Holy NaNoWriMo, Batman!

nanowrimo-crest

A month of many words, of obsession, and of triumph.

Not that I’m terribly so under normal circumstances, but during this past November I was not very socially active. I wasn’t active much in many respects, actually, except with regards to writing. After being told about National Novel Writing Month by a fellow author in a lovely writer’s retreat I attended this Autumn, I decided that I could handle the challenge, that it would be a great way to break out of my creative rut and help bring to life the content I so much wanted to see the light of day.

So… did it work? Did the NaNoWriMo challenge, to write fifty thousand words in a month, make me or break me?

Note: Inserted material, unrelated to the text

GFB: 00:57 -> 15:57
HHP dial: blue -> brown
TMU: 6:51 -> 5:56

Well, I won. 50089 words later. Though “won” in this context doesn’t mean the same thing as it does in sports or traditional competitions. My fellow authors and I were not trying to one up each other, in fact, we spent as much time advising and uplifting each other as anything aside from the writing itself. I view “winning” this challenge as not me one-upping anyone else, or trying to even compete with anyone, really. It was a personal challenge, to set aside the nonsense that distracts me from writing, to focus on my craft and prove to me that I can do it.

I did, and in the process learned some things about myself, not all of which are pleasant. I’m not really a very disciplined writer, at least not in the traditional sense of the word. I still haven’t put myself on any kind of set writing schedule, which I know I should. I still let myself get distracted by own personal problems and miseries, spending too many November nights wallowing in grief and self-pity instead of simply just writing. The month of November taught me many lessons about myself and what I need to improve on.

Eventually, the work that I chose for NaNo, the third After Terra novel, became an expression of my own despair and morose self-pity. That’s certainly not what the book is about, but the parallels between my life and that of my protagonist are unintentionally striking. Through exploring what these fictional people are going through and the psychological battles they are enduring, I was able to find some catharsis for myself, fleeting as that could sometimes be. If you’ve never written so much in a month, I don’t know if I properly can describe the feeling of emptying yourself out onto the page, as if the words were your lifeblood and you never knew up until then how much blood you had to give. I think anyone who aspires to be a writer, especially a novelist, needs to try this challenge at least once.

When I reached my word count goal on the last day of November, I did celebrate. I played some fanfare. But I also wept. Partly from stress release, due to my mind and body finally being able to let go of thinking about the book, able to relax knowing that I had met the challenge I set for myself. But there was some of it that was self-pity, realizing that without this overarching life goal, I was again faced directly with my own loneliness and the bitter fallout of losing someone I care about deeply.

So now, I have given myself a new set of goals to focus on, to hopefully channel the dark and gloomy energies within me into more creative forces. After Terra is still a young body of work with much more to come in that series; the first book within it that I published was but the tip of the proverbial iceberg. And with the re-branding of myself as an author and the changes you’ll see coming to this blog page over the next few days, I come into the final month of 2016 with some hope for finding peace through my creative endeavors.